Tribune libre de Marc Crapez*
L’européisme et le libre-échangisme dogmatique forment une seule et même religion. Et cette religion est l’opium des élites. Les souverainistes sont donc intéressants. Ils apportent un autre son de cloche. Pas quand ils se soumettent au discours dominant antilibéral. Ni quand ils prophétisent inlassablement la fin de l’euro. Mais quand ils apportent la contradiction aux européistes.
Nicolas Dupont-Aignan, qui va bientôt remettre un rapport parlementaire sur les paradis fiscaux, était l’autre jour invité sur BFM-Business, en compagnie de deux fervents européistes : l’eurodéputé UMP Jean-Paul Gauzès et le juriste Jean-Luc Sauron. À un moment donné, celui-ci assène un avis que Dupont-Aignan contredit poliment. Réaction virulente du juriste : « On n’est pas dans une réunion de préau ». C’est du « populisme stupide », renchérit l’eurodéputé.
Une réunion de préau… Quel mépris pour le contradicteur. Quelle morgue de la part d’élites qui se croient détentrices de la vérité face à la puérilité du peuple. L’eurodéputé Jean-Paul Gauzès, réinvité dans une autre émission, en dira plus sur sa vision du monde en déclarant que, si l’Europe va mal, c’est parce que des populistes « mettent des choses stupides dans la tête des gens » !

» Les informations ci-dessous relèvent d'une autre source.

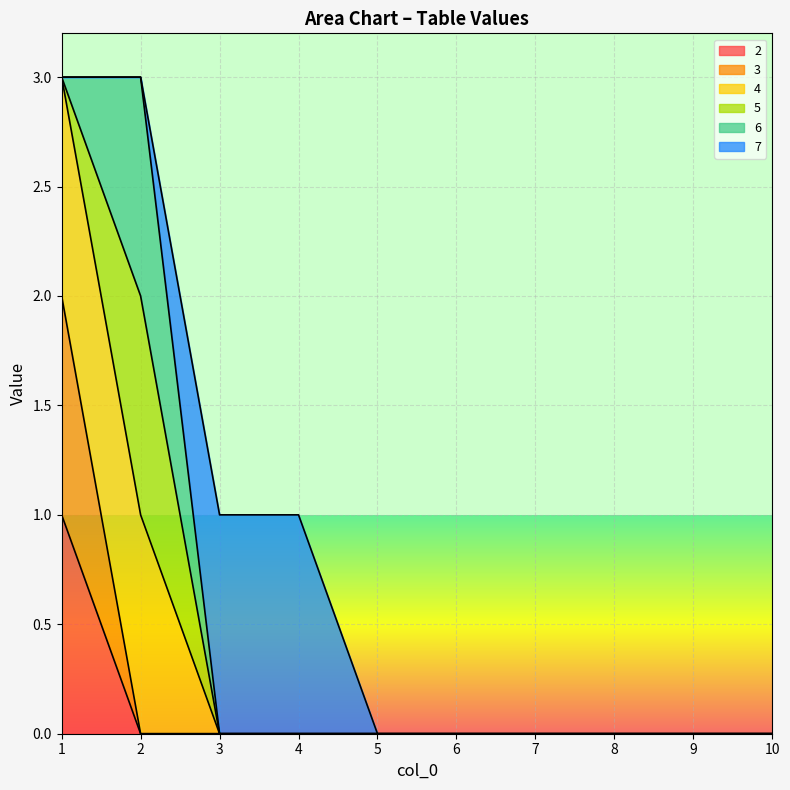

True or false: 3 has more than 1 interior local peaks.

False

Fournir au peuple tous les éléments afin qu’il décide
Il s’est surtout produit quelque chose dans la tête des élites. Elles se sont auto-endoctrinées en chassant de leurs rangs l’altérité et la contradiction politiques. Elles ont complètement égaré les idéaux des pères fondateurs de la démocratie. Un patron de presse des années 50 déclarait fièrement avant de mourir : « Dans ce pays ce sont les gens qui décident. Pour pouvoir décider, il faut qu’ils aient tous les éléments » (personnage du film de Fritz Lang, While the City Sleeps). De nos jours, rien n’est plus étranger aux journalistes que cette profession de foi. Ils considèrent, au contraire, que leur devoir est de cacher certains éléments au peuple, et de lui souffler les bonnes réponses, sans quoi celui-ci cèderait irrésistiblement à ses mauvais penchants.

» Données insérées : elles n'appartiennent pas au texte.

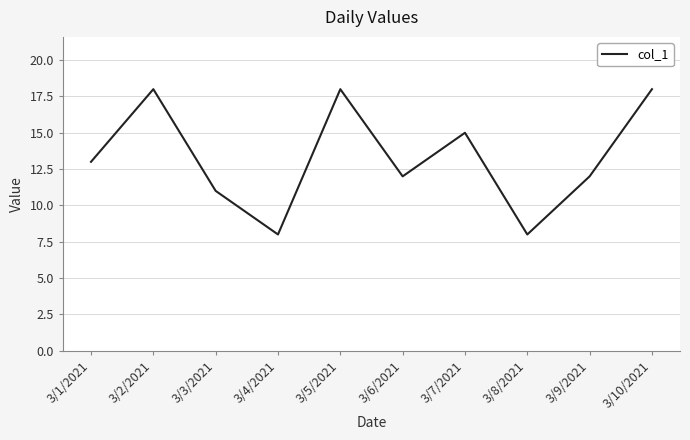

How many values are below 13?

5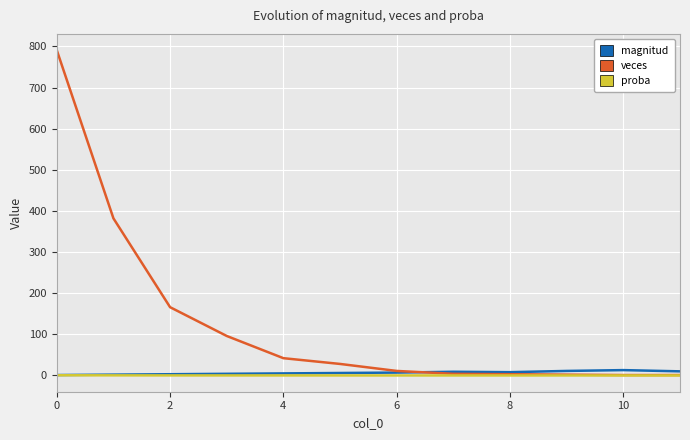

Which series has the largest range (max minus min)?

veces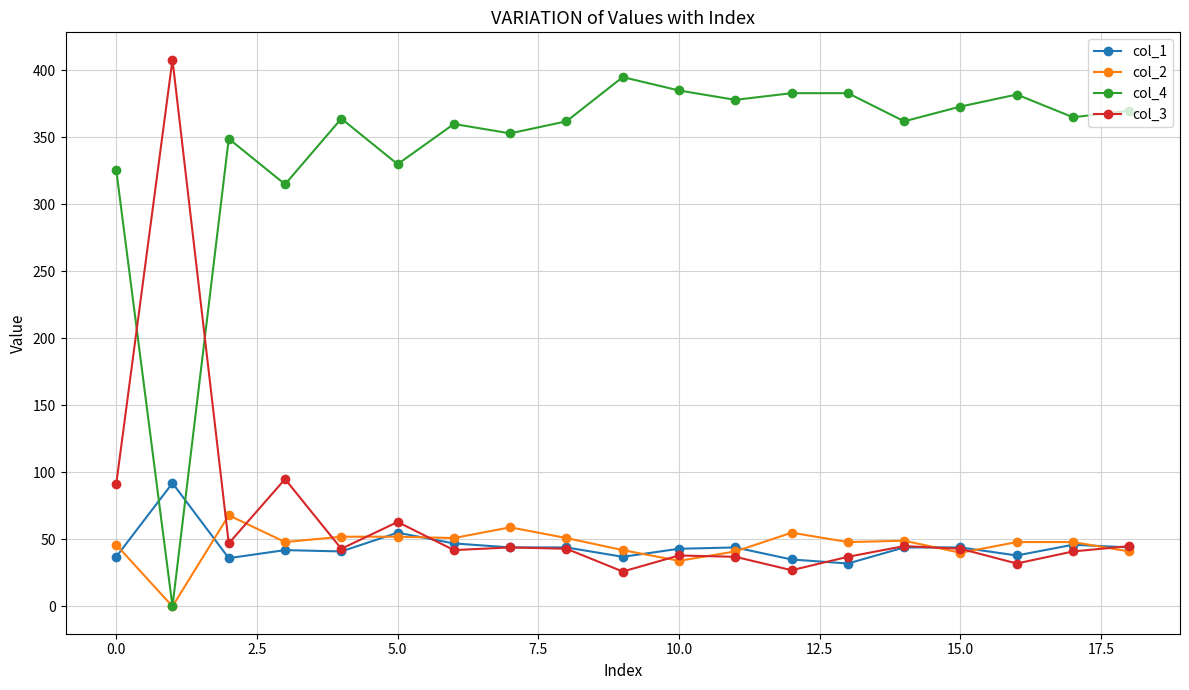

True or false: col_1 has more than 1 interior local peaks.

True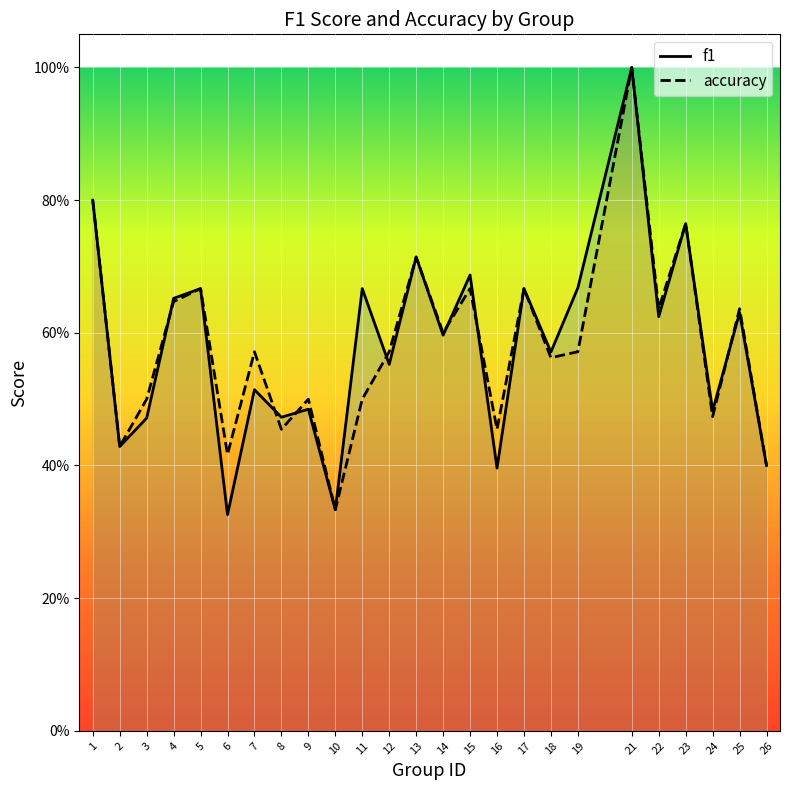

What are all the series names shown in the legend?

f1, accuracy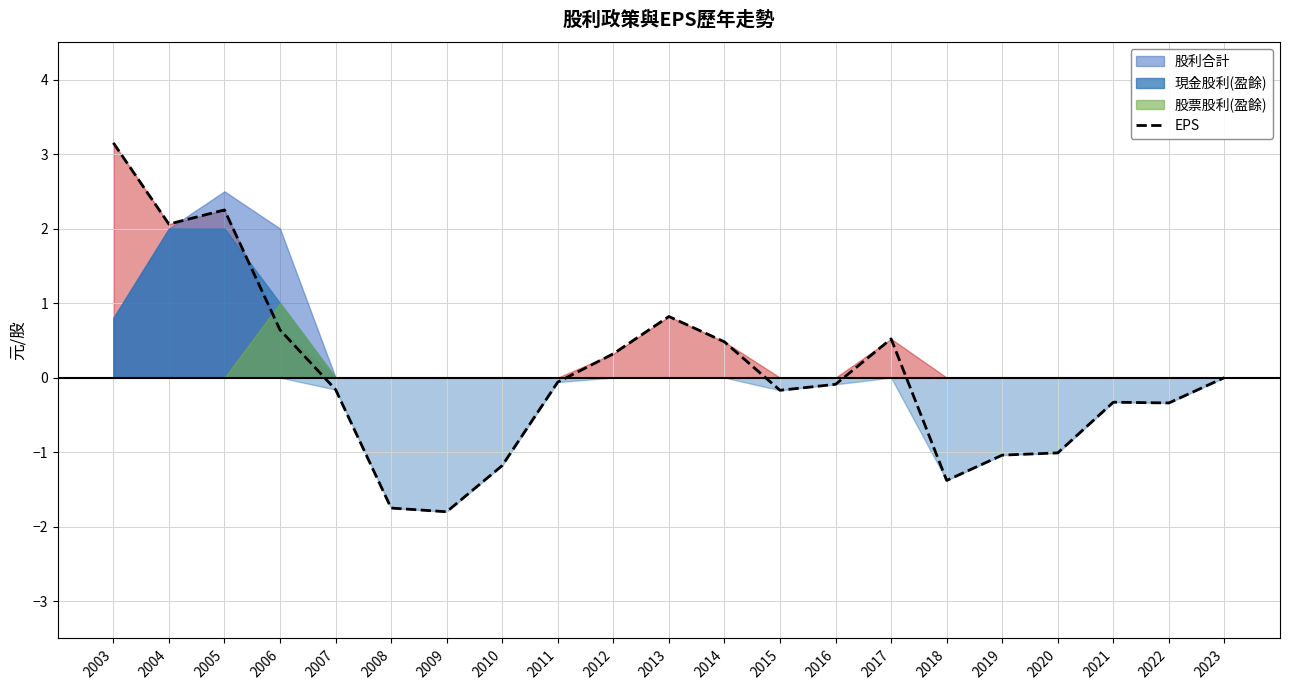

At which category does the data reach its first local valley?

2004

Les élites qui saluent aujourd’hui le vote suisse sur les rémunérations sont hypocrites. Elles viennent de bannir toute possibilité de référendum populaire en France. Le nouveau sénat de gauche a voté à l’unanimité de nouveaux alinéas à l’article 11 qui précisent que le référendum « peut être organisé à l’initiative d’un cinquième des membres du Parlement, soutenu par un dixième des électeurs inscrits ». Soit 184 parlementaires et près de 4 millions et demi de citoyens. Ce qui est purement impossible puisque jamais une pétition n’a rassemblé autant de signatures. Cette mascarade a été baptisée « référendum d’initiative partagée », un jargon de suffrage censitaire sous la Restauration, sinon de démocratie populaire sous la guerre froide.
Après deux mandats à la tête du Medef, Laurence Parisot est passée outre la recommandation de son Comité d’éthique en faisant voter par son Comité statutaire un avis favorable à une modification des statuts pour pouvoir se représenter une 3ème fois. Dans un entretien au journal Les Échos, elle prétend ses adversaires animés par une « misogynie » prête à « favoriser le populisme » ! Pendant ce temps, la députée socialiste Sylvie Andrieux risque cinq ans d’inéligibilité en tant que vice-présidente d’un Conseil régional pour avoir détourné près d’un milliard d’euros à des fins de corruption clientéliste.
Avec la crise, le souverain démocratique a exigé des alternances politiques bien légitimes, mais il a consenti à ce que le gros des élites reste en place. Les peuples sont patients, généreux, raisonnables. Ce sont les élites qui sont crispées sur leurs privilèges et repliées sur leurs certitudes.
*Marc Crapez est chroniqueur et chercheur en sciences politiques.